WORK ITEM: How many of the lines below hold the string "client"? Say only the number.

Saved data entries:
- Opening Delimiter -

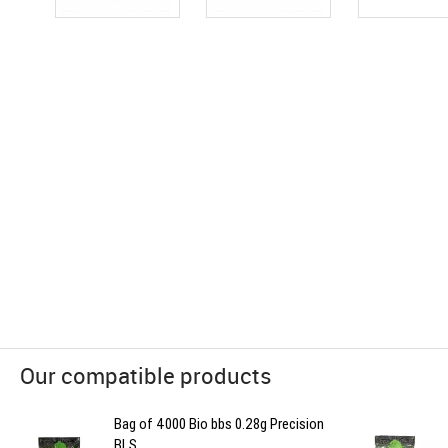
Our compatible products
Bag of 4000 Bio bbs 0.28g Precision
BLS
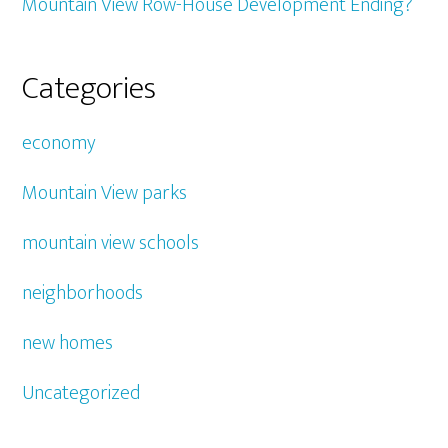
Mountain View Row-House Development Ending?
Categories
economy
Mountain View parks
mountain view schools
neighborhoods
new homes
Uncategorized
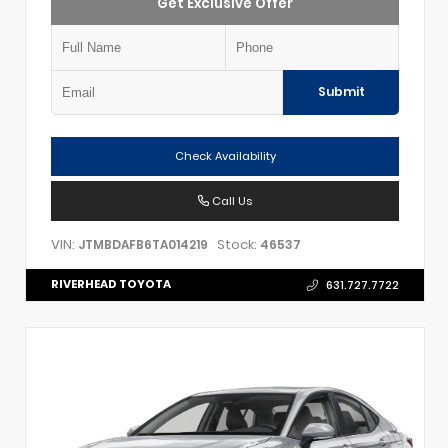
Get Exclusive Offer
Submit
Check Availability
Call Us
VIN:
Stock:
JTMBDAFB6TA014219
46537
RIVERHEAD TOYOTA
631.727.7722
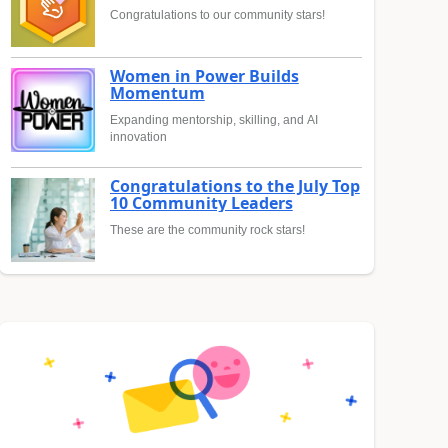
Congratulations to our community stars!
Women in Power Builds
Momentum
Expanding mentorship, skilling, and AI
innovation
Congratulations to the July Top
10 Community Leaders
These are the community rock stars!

- Closing Delimiter -
- Opening Delimiter -

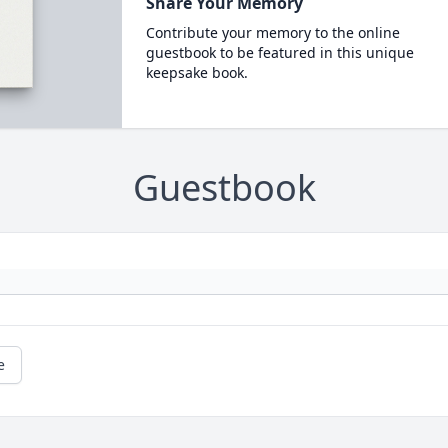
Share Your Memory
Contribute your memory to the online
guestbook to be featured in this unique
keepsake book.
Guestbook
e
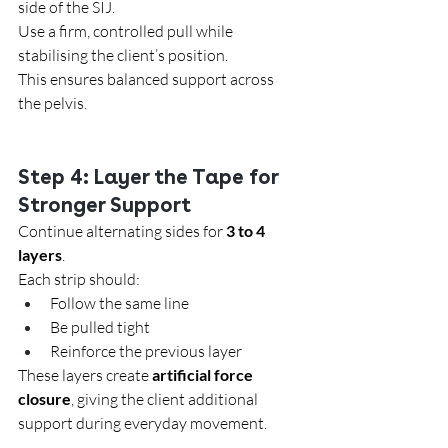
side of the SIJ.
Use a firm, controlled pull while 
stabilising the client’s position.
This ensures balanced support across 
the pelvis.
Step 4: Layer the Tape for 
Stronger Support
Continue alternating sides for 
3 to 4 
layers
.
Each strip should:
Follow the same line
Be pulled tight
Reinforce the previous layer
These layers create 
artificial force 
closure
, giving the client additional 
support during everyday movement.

- Closing Delimiter -
- Opening Delimiter -

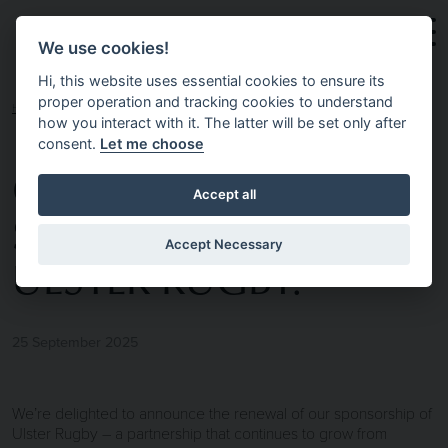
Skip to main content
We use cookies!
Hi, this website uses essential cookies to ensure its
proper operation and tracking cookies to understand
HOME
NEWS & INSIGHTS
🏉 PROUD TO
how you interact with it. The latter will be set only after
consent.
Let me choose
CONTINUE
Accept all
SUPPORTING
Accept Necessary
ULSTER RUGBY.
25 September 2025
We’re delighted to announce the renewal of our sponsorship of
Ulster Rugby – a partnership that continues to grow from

- Closing Delimiter -

ANSWER BELOW: 2